This is Euclid’s proof of the Pythagorean theorem — Schopenhauer called it a “brilliant piece of perversity” for its needless complexity:

1. Erect a square on each leg of a right triangle. From the triangle’s right angle, A, draw a line parallel to BD and CE. This will intersect BC and DE perpendicularly at K and L.
2. Draw segments CF and AD, forming triangles BCF and BDA.
3. Because angles CAB and BAG are both right angles, C, A, and G are collinear.
4. Because angles CBD and FBA are both right angles, angle ABD equals angle FBC, since each is the sum of a right angle and angle ABC.
5. Since AB is equal to FB, BD is equal to BC, and angle ABD equals angle FBC, triangle ABD is congruent to triangle FBC.
6. Since A-K-L is a straight line that’s parallel to BD, rectangle BDLK has twice the area of triangle ABD, because they share base BD and have the same altitude, BK, a line perpendicular to their common base and connecting parallel lines BD and AL.
7. By similar reasoning, since C is collinear with A and G, and this line is parallel to FB, square BAGF must be twice the area of triangle FBC.
8. Therefore, rectangle BDLK has the same area as square BAGF, AB².

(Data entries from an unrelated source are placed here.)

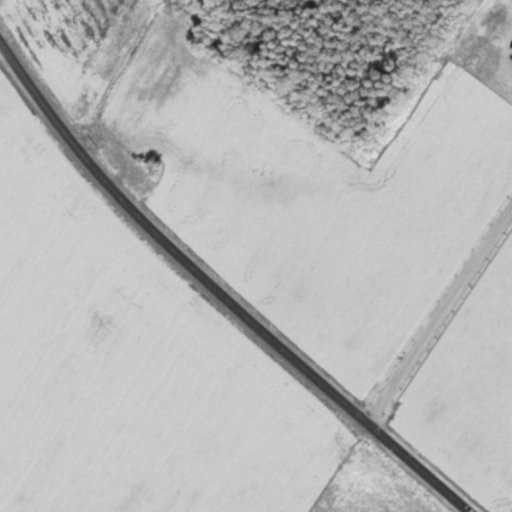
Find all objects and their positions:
road: (219, 291)
road: (439, 312)
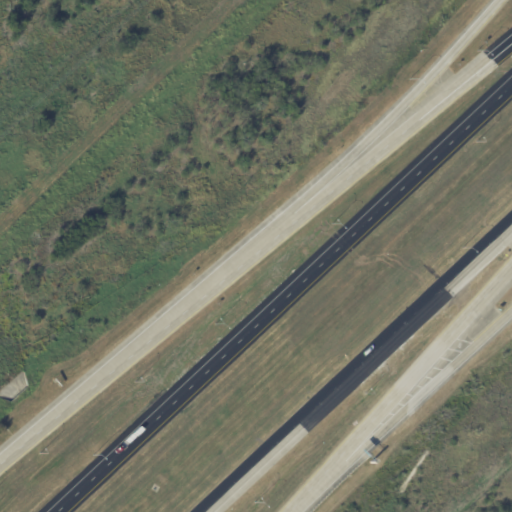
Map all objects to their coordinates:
road: (423, 90)
road: (425, 109)
road: (286, 296)
road: (168, 319)
road: (355, 364)
road: (410, 391)
road: (410, 407)
road: (302, 506)
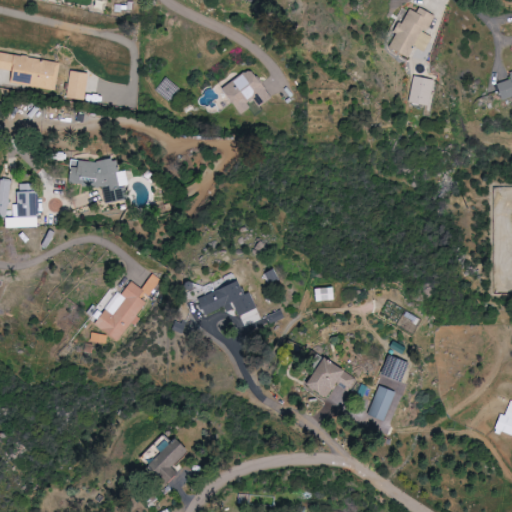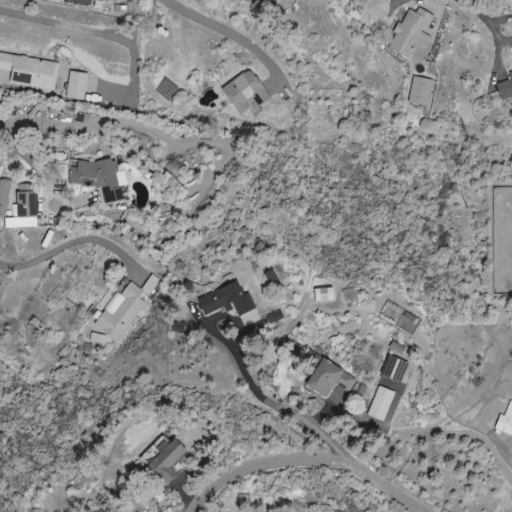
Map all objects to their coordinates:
building: (415, 31)
road: (498, 31)
road: (237, 35)
building: (31, 70)
building: (80, 85)
building: (505, 87)
building: (422, 90)
building: (249, 91)
road: (29, 156)
building: (103, 178)
building: (5, 196)
building: (27, 208)
power substation: (502, 241)
road: (71, 244)
building: (322, 294)
building: (229, 300)
building: (126, 308)
building: (100, 338)
building: (325, 377)
road: (275, 400)
building: (380, 403)
building: (505, 421)
building: (171, 460)
road: (248, 467)
road: (371, 477)
building: (166, 510)
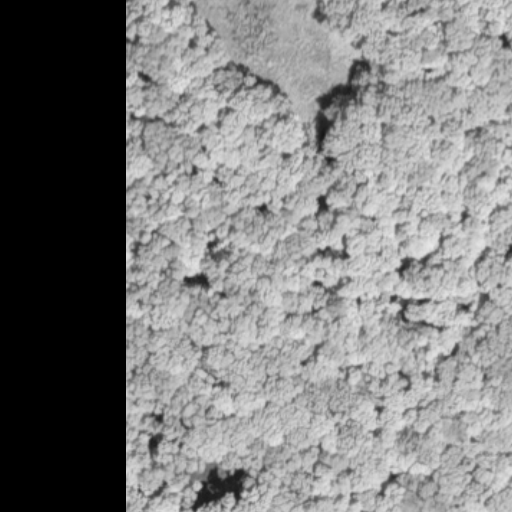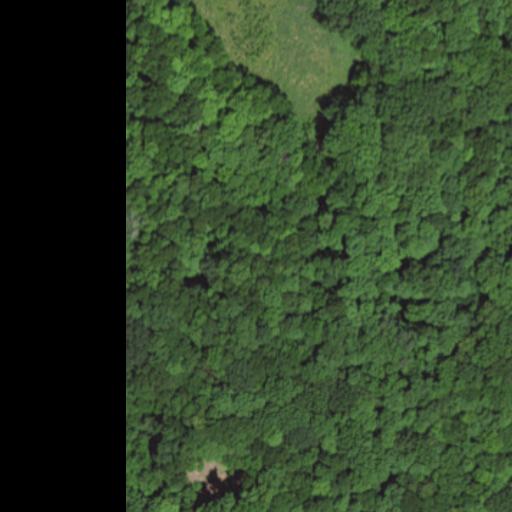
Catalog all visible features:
road: (57, 475)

9. By applying the same reasoning to the other side of the figure, it can be shown that rectangle CKLE has the same area as square ACIH, AC².
10. Adding these two results, we get AB² + AC² = BD × BK + KL × KC.
11. Since BD = KL, BD × BK + KL × KC = BD(BK + KC) = BD × BC.
12. Therefore, since CBDE is a square, AB² + AC² = BC².

The diagram became known as the bride’s chair due to a confusion in translation between Greek and Arabic.